In order to determine if the kinetics of endfoot replacement significantly slowed as a result of aging, we ablated astrocytes at penetrating arterioles and acquired continual z-stacks to capture the exact time of endfoot replacement. White asterisks indicate ablated astrocytes (shown in gray, blood vessels are in red) and arrows demarcate replacement processes (as in a and b) or lack thereof (as in c and d). Volumetric reconstruction showing a penetrating arteriole in a 4-month-old mouse (top) and 12-month old mouse (bottom) at a baseline, b the start of apoptosis, c the moment of endfoot retraction, and d one hour later.
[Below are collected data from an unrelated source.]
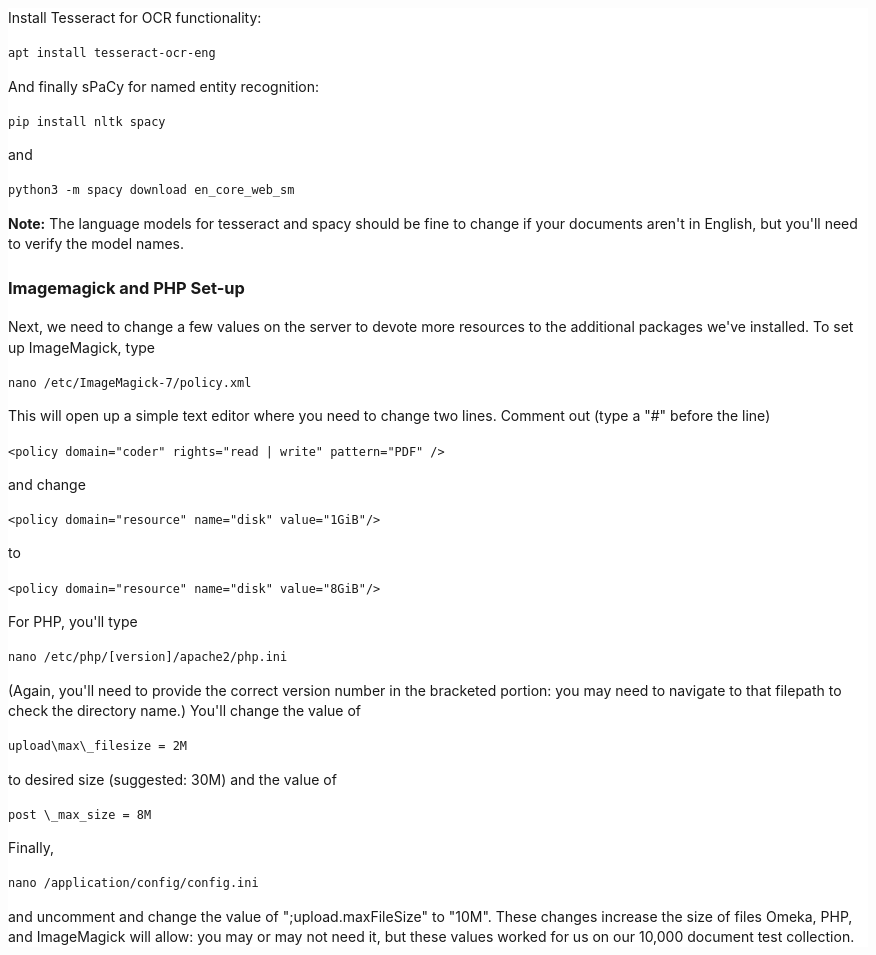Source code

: Install Tesseract for OCR functionality: 
```
apt install tesseract-ocr-eng
```

And finally sPaCy for named entity recognition: 
```
pip install nltk spacy
```
and 
```
python3 -m spacy download en_core_web_sm
``` 

**Note:** The language models for tesseract and spacy should be fine to change if your documents aren't in English, but you'll need to verify the model names.

### Imagemagick and PHP Set-up

Next, we need to change a few values on the server to devote more resources to the additional packages we've installed. To set up ImageMagick, type 
```
nano /etc/ImageMagick-7/policy.xml
``` 
This will open up a simple text editor where you need to change two lines. Comment out (type a "#" before the line) 
```
<policy domain="coder" rights="read | write" pattern="PDF" />
```
and change 
```
<policy domain="resource" name="disk" value="1GiB"/>
``` 
to 
```
<policy domain="resource" name="disk" value="8GiB"/>
```
For PHP, you'll type 
```
nano /etc/php/[version]/apache2/php.ini
```
(Again, you'll need to provide the correct version number in the bracketed portion: you may need to navigate to that filepath to check the directory name.) You'll change the value of 
```
upload\max\_filesize = 2M
```
to desired size (suggested: 30M) and the value of 
```
post \_max_size = 8M
```
Finally, 
```
nano /application/config/config.ini
``` 
and uncomment and change the value of ";upload.maxFileSize" to "10M". These changes increase the size of files Omeka, PHP, and ImageMagick will allow: you may or may not need it, but these values worked for us on our 10,000 document test collection.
Scale bar = 10 µm. n = 6 astrocytes across 4 mice. e Average number of minutes to new endfoot replacement post-ablation in 4- versus 12-month old mice. Two-tailed, unpaired t-test, p < 0.0371. f Average number of hours to astrocyte corpse removal post-ablation in 4- versus 12-month old mice. Two-tailed, unpaired t-test, p < 0.03. g Average number of hours to endfoot replacement in 4- versus 12-month-old mice post-ablation. Two-tailed, unpaired t-test, p < 0.0022. n = 6 cells across 4 mice for both age groups. h Average area of eGFP+ endfoot lining around arterioles at ablated location pre- versus post-ablation. Two-tailed paired end t-test, p < 0.0370, n = 18 optical sections/4 mice. i Average post-ablation eGFP+ endfoot vessel lining area expressed as a percentage of baseline. n = Focal PAA ablations at 6 arterioles/4 mice. Note that the data points in h are averaged to give one dot in (i). Data are presented as mean values ± SEM. LUTS have been adjusted to emphasize the replacement astrocytes and associated processes.